Generally, the CD is sold to you without a sales charge because the broker receives its compensation from the bank, as fees may be built into the product. You have a right to know the amount of the fee paid to the broker by the bank, as fees may be built into the product.

Broker Services

Brokers may provide certain services to you that would normally be provided by the bank. The broker may hold your CD as your custodian and keep a record of your holdings. The broker may include your CD holdings in the periodic account statements you receive concerning the assets you have with the broker. Tax information concerning the amount of interest you should include in your income for tax purposes is typically provided by the broker.

Unlike banks, securities brokers are required to provide you with an estimated market value of your CD on your periodic account statement. This is an estimate of the amount you might receive if you were able to sell your CD prior to its maturity. However, you may not be able to sell your CD for the amount listed on the statement. Also, the amount on the statement does not affect your deposit insurance, which is based on the outstanding principal amount of your CD, not the estimated market value.

When you hold your CD through a broker you have certain rights, including the right to dismiss the broker as your agent and move the CD to an account at another broker or establish the CD directly with the bank. Once you establish the CD directly with the bank your broker has no further obligation with respect to the CD.

Within a few days of your CD purchase, a securities broker may provide you with a trade confirmation that sets forth the terms of your CD. In addition, the broker will send you a CD disclosure document describing the terms of the CDs and your rights with respect to the CD, the availability of deposit insurance coverage and other important considerations. The disclosure document will usually be sent with the trade confirmation, but is also available upon request. You should review these documents carefully and ask your broker if you do not understand the terms and conditions of your CD or if the terms and conditions are different than you were told when you placed your order.

Though not obligated to do so, some securities brokers may be willing to purchase, or arrange for the purchase of, your CD prior to maturity. The broker may refer to this activity as a secondary market. This is not early withdrawal. The price you receive for your CD may reflect a number of factors, including then-prevailing interest rates, the time remaining until the CD matures, the features of the CD and compensation to the broker for arranging the sale of the CD. Depending on market liquidity and conditions, you may receive more or less than you paid for your CD. The broker is free to discontinue offering you this service at any time.

What to Do Before Buying a CD

When selecting a CD you should carefully review its terms and conditions. The Federal Truth in Savings Act requires all FDIC-insured depository institutions and deposit brokers to disclose certain information to you when advertising the rate on a CD. The information must include the "Annual Percentage Yield" or "APY" (the rate that reflects the amount of interest you may earn on your deposit), the maturity, the minimum required deposit and whether there is a penalty for early withdrawal. Other significant features, such as the right of the institution to redeem or "call" the CD, must also be disclosed.

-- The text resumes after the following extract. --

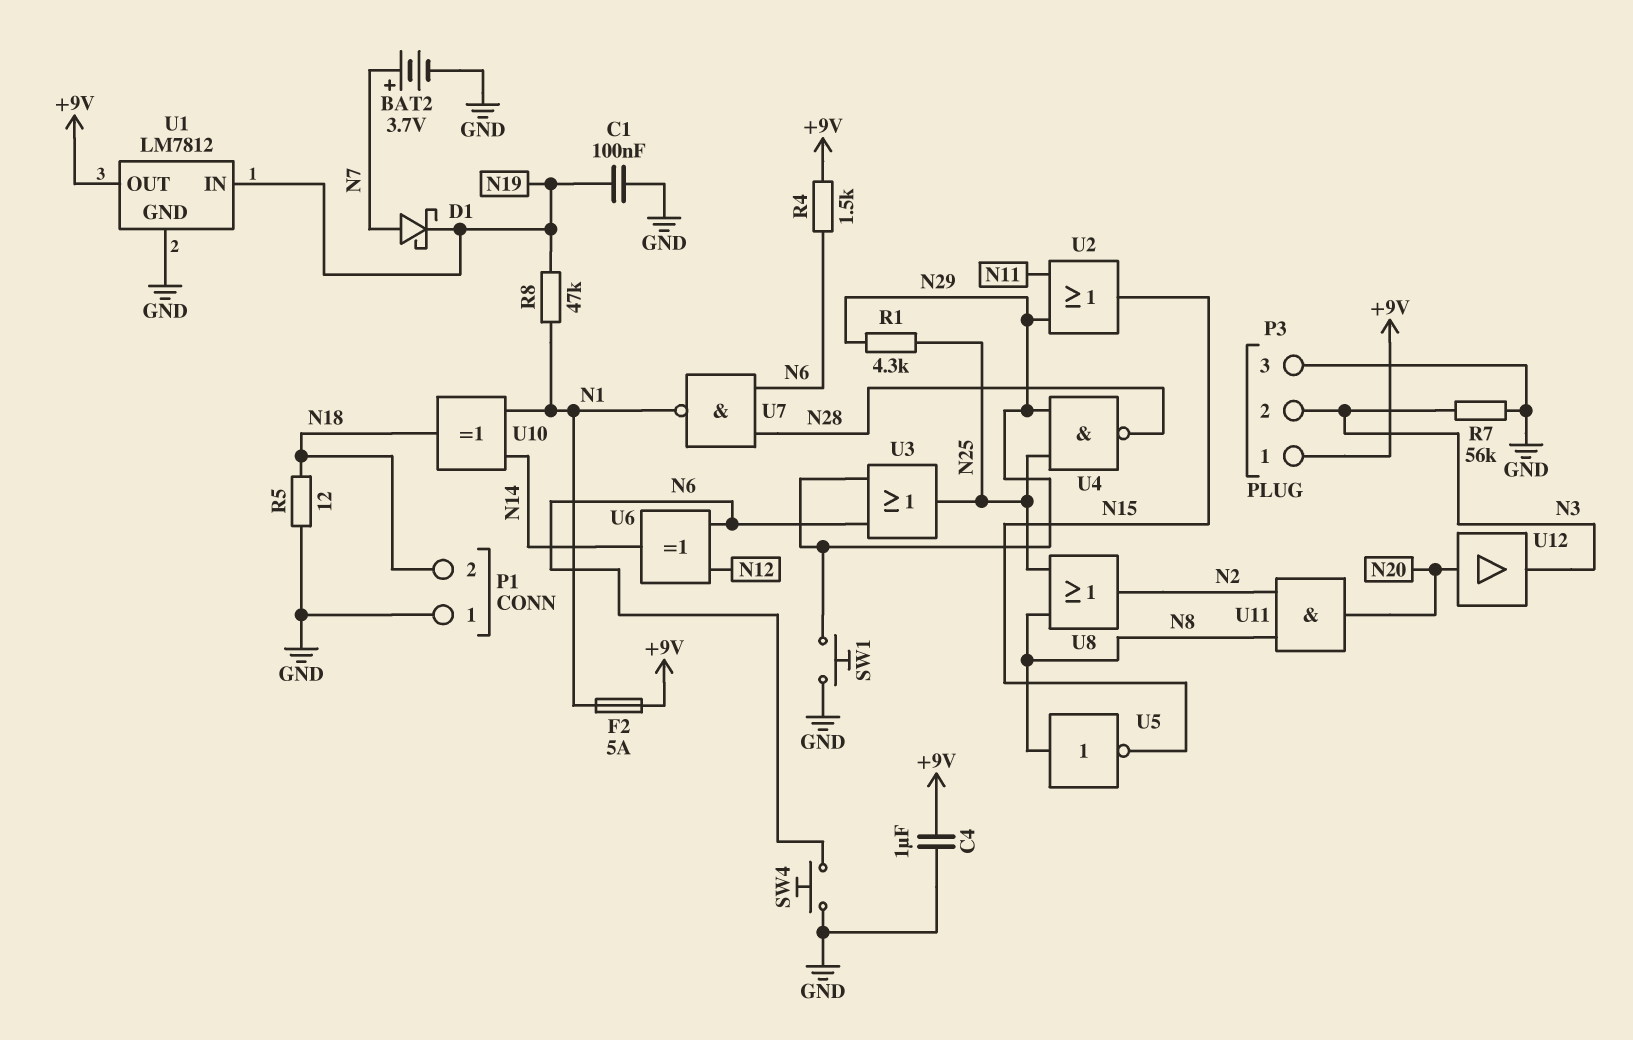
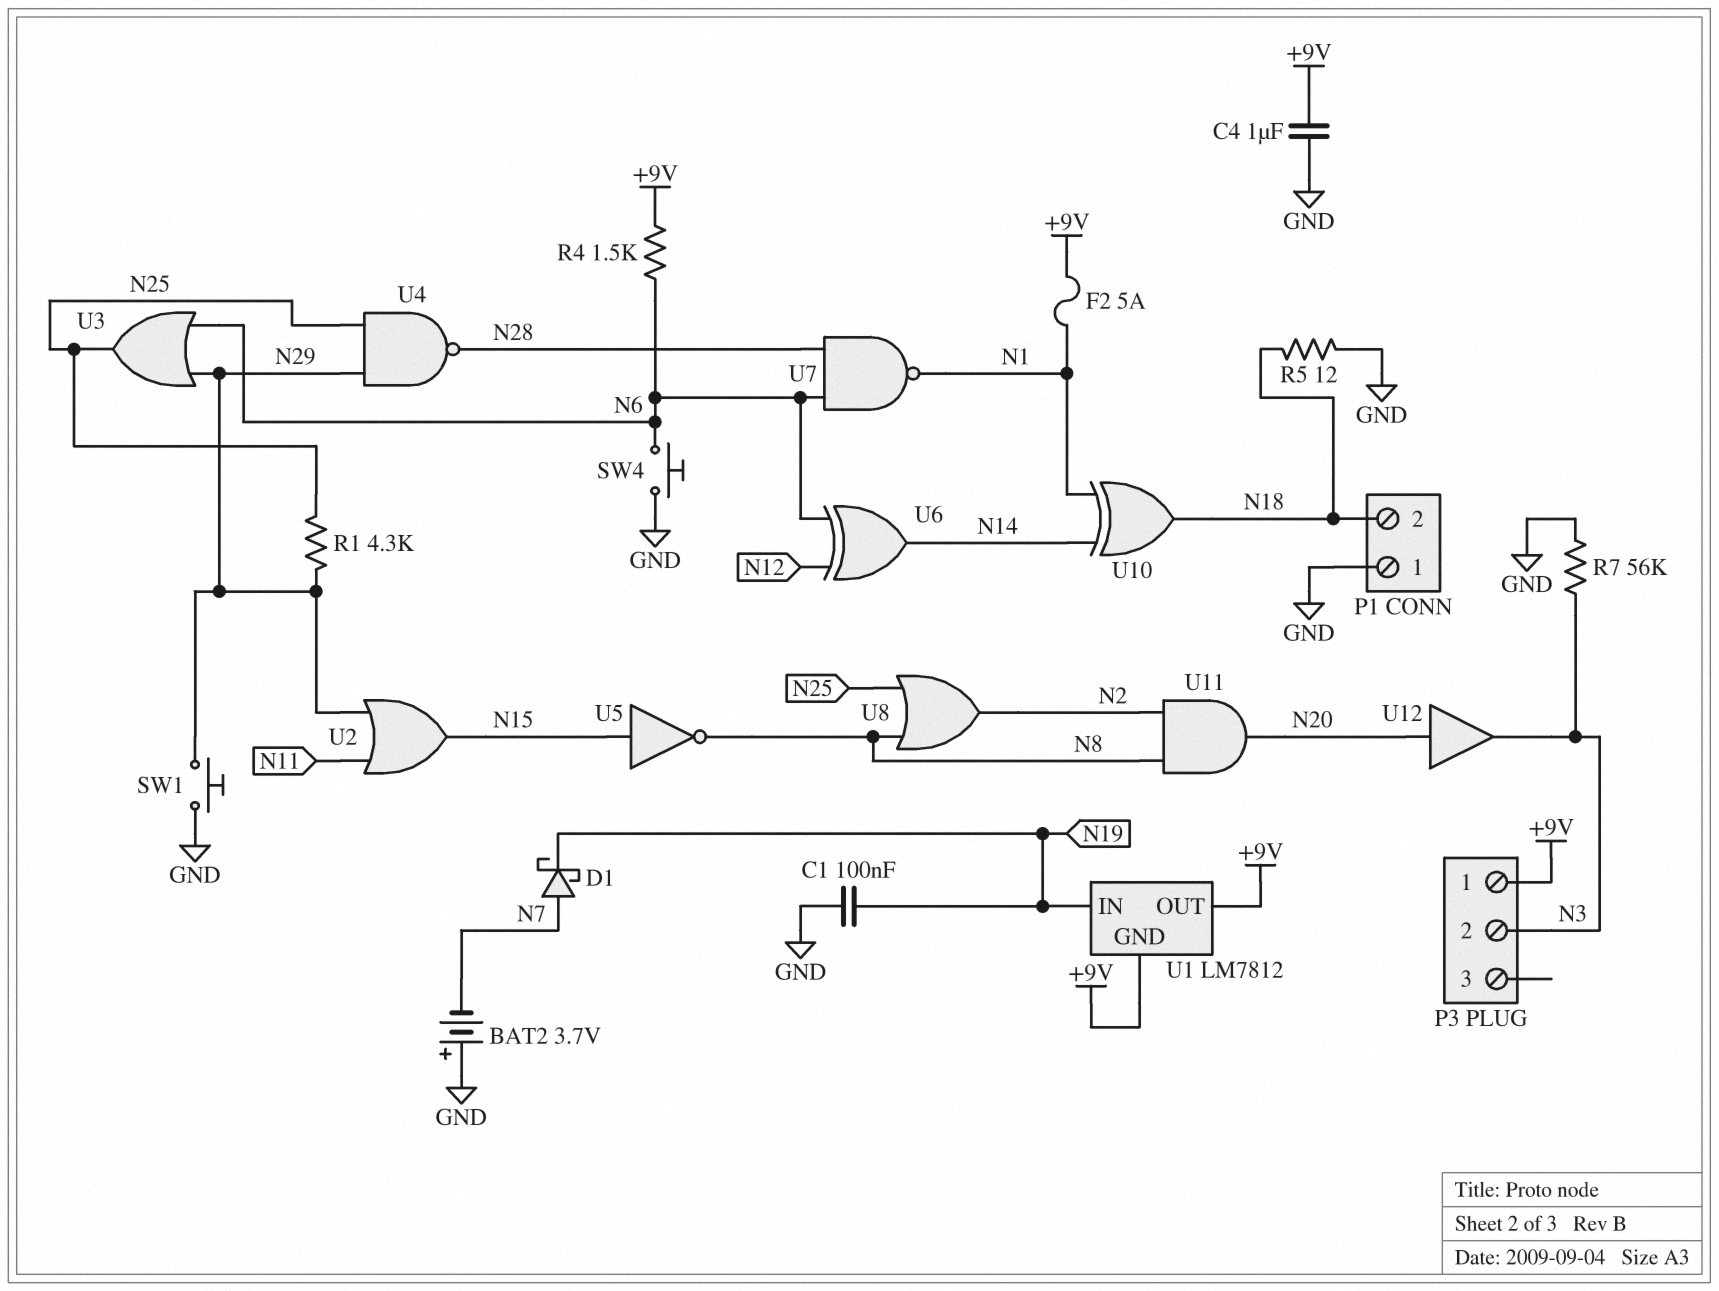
BAT2: 3.7V (plus N7, minus GND) -> 3.7V (plus GND, minus N7)
P3 pin 3: GND -> none
R8: 47k (N1, N19) -> none
U1 pin GND: GND -> +9V
U5: NOT (in N8, out N15) -> NOT (in N15, out N8)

Ask the following questions:

  • Does the CD meet your investment objectives?
  • What are its terms, i.e., APY, maturity, early withdrawal, call features, etc.?
  • What are the terms offered on other available CDs?
  • Is the interest paid to you periodically throughout the term of the CD, or at maturity?
  • Will you need your funds before the CD matures?
  • Are your total deposits at the bank within the FDIC’s $250,000 limit?
  • If the CD is callable, what is the first date the bank can call it and how frequently after that can it be called?
  • Do you understand the tax consequences associated with the CD?
  • If purchasing a CD from a broker, are you familiar with the broker’s reputation and comfortable with your salesperson’s advice?
  • Have you asked for copies of the disclosure materials available from the bank or the broker?